• [Excerpted records]
=== Section Start ===

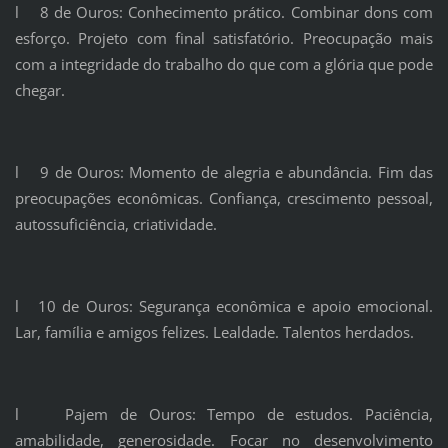
l 8 de Ouros: Conhecimento prático. Combinar dons com
esforço. Projeto com final satisfatório. Preocupação mais
com a integridade do trabalho do que com a glória que pode
chegar.
l 9 de Ouros: Momento de alegria e abundância. Fim das
preocupações econômicas. Confiança, crescimento pessoal,
autossuficiência, criatividade.
l 10 de Ouros: Segurança econômica e apoio emocional.
Lar, família e amigos felizes. Lealdade. Talentos herdados.
l Pajem de Ouros: Tempo de estudos. Paciência,
amabilidade, generosidade. Focar no desenvolvimento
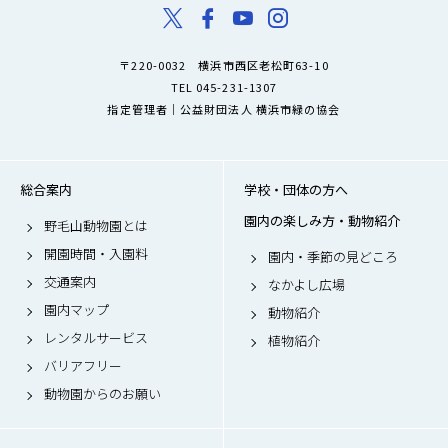
〒220-0032 横浜市西区老松町63-10
TEL 045-231-1307
指定管理者｜公益財団法人 横浜市緑の協会
総合案内
学校・団体の方へ
園内の楽しみ方・動物紹介
野毛山動物園とは
開園時間・入園料
園内・季節の見どころ
交通案内
なかよし広場
園内マップ
動物紹介
レンタルサービス
植物紹介
バリアフリー
動物園からのお願い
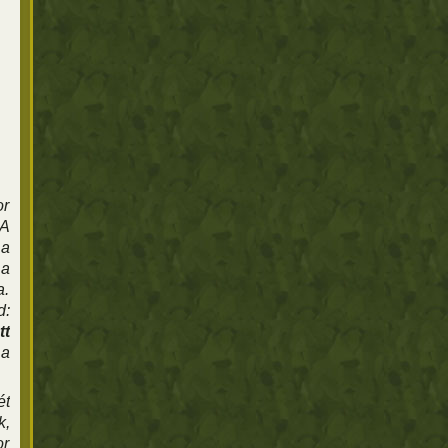
or
 A
 a
 a
a.
d:
tt
 a
ét
k,
or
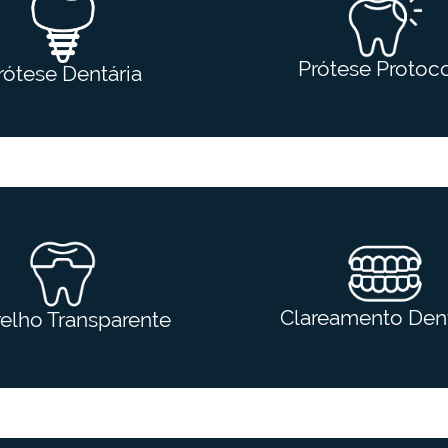
Prótese Protoc
rótese Dentária
Clareamento Dent
elho Transparente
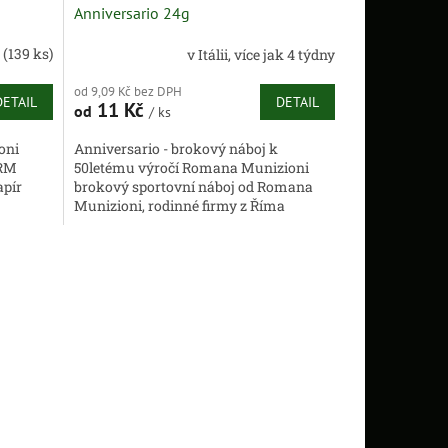
Anniversario 24g
m
(139 ks)
v Itálii, více jak 4 týdny
od 9,09 Kč bez DPH
DETAIL
DETAIL
11 Kč
od
/ ks
oni
Anniversario - brokový náboj k
 RM
50letému výročí Romana Munizioni
apír
brokový sportovní náboj od Romana
Munizioni, rodinné firmy z Říma
navážka 24g tato laborace se vyznačuje
velmi...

=== Section End ===

Transcribe all entries above exactly. Drop the pictures.

l 8 de Ouros: Conhecimento prático. Combinar dons com
esforço. Projeto com final satisfatório. Preocupação mais
com a integridade do trabalho do que com a glória que pode
chegar.
l 9 de Ouros: Momento de alegria e abundância. Fim das
preocupações econômicas. Confiança, crescimento pessoal,
autossuficiência, criatividade.
l 10 de Ouros: Segurança econômica e apoio emocional.
Lar, família e amigos felizes. Lealdade. Talentos herdados.
l Pajem de Ouros: Tempo de estudos. Paciência,
amabilidade, generosidade. Focar no desenvolvimento
〒220-0032 横浜市西区老松町63-10
TEL 045-231-1307
指定管理者｜公益財団法人 横浜市緑の協会
総合案内
学校・団体の方へ
園内の楽しみ方・動物紹介
野毛山動物園とは
開園時間・入園料
園内・季節の見どころ
交通案内
なかよし広場
園内マップ
動物紹介
レンタルサービス
植物紹介
バリアフリー
動物園からのお願い
or
 A
 a
 a
a.
d:
tt
 a
ét
k,
or
Prótese Protoc
rótese Dentária
Clareamento Dent
elho Transparente
Anniversario 24g
m
(139 ks)
v Itálii, více jak 4 týdny
od 9,09 Kč bez DPH
DETAIL
DETAIL
11 Kč
od
/ ks
oni
Anniversario - brokový náboj k
 RM
50letému výročí Romana Munizioni
apír
brokový sportovní náboj od Romana
Munizioni, rodinné firmy z Říma
navážka 24g tato laborace se vyznačuje
velmi...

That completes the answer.